The rest of the film is a study in Niki's reactions, as, at first remaining determined to escape, he refuses to help shovel the sand, later turning to violence, gagging and typing up the woman. When he finally takes the towel from her mouth, she explains that the drink and food they have are rationed, and they will not deliver any new water until he begins to work.

As the two endure the never-ending rain of sand in their horrific thirst, Niki finally surrenders, and water is delivered. In a beautifully filmed scene of high eroticism, the two carefully brush and wash the sand from each other's bodies, the woman—who obviously has been starving for the touch of a human hand—gasping in the simple pleasure of the act.

Niki later binds together enough rope to temporarily escape, but when he attempts to outrun the local posse, he falls into quicksand; they dig him out only to return him to his internment. Pleading for just a hour each day at the ocean, Niki is hopeful that the local leaders may decide in his favor. They will grant him his wish, they report, only if he performs sex with the "woman" while the entire village looks on. evidently their only form of entertainment. In a violent scene in which he attempts to force her to join him in the act, Niki loses out to the woman who is determined to keep her moral ground.

Niki, it is apparent, must come to terms with the absurd conditions of his existence. At one point, he asks the obvious existential question: "Do you shovel to survive, or survive to shovel?" Yet a far more important interchange reveals the miraculous salvation of their lives; referring to the endless sand about them, the man observes: "It's like building a house in the water when ships exist. Why insist on a house?" The wiser woman provides the simplest of answers in such an absurd world: "You want to go home too."

The home Teshigahara builds for the film viewer is an ever shifting reality that is simultaneously both breathtakingly beautiful and horrific. For this couple not only must live in a world in which no values are permanent, but endure a ever changing landscape that reminds them every moment of their own mortality. Whereas, at the beginning of the movie, Niki checks his watch often, by the end of the film his new Eve reports that she has no idea of the time.

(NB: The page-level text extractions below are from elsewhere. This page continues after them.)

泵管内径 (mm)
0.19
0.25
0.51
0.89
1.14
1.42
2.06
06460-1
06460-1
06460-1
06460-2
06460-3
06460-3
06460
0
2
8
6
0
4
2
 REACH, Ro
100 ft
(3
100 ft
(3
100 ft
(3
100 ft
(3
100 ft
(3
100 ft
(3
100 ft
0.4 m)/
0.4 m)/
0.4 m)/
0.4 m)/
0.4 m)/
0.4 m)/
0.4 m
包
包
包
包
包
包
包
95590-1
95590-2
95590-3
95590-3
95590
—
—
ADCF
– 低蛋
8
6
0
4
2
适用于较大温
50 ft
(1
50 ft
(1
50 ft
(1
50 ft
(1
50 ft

What ultimately comes to matter most is the relationship forged between the two. When the woman becomes pregnant and the villagers are forced to lower a ladder to take her away, they forget to pull it up, and Niki cautiously follows them into a possible escape.

Yet in the next scene we see him against the house in the pit of sand. He cannot leave her. Besides he has made a new discovery: he has found a way to draw water out of sand just as she has maintained a house on a sea of sand. The absurd has been transformed into reality.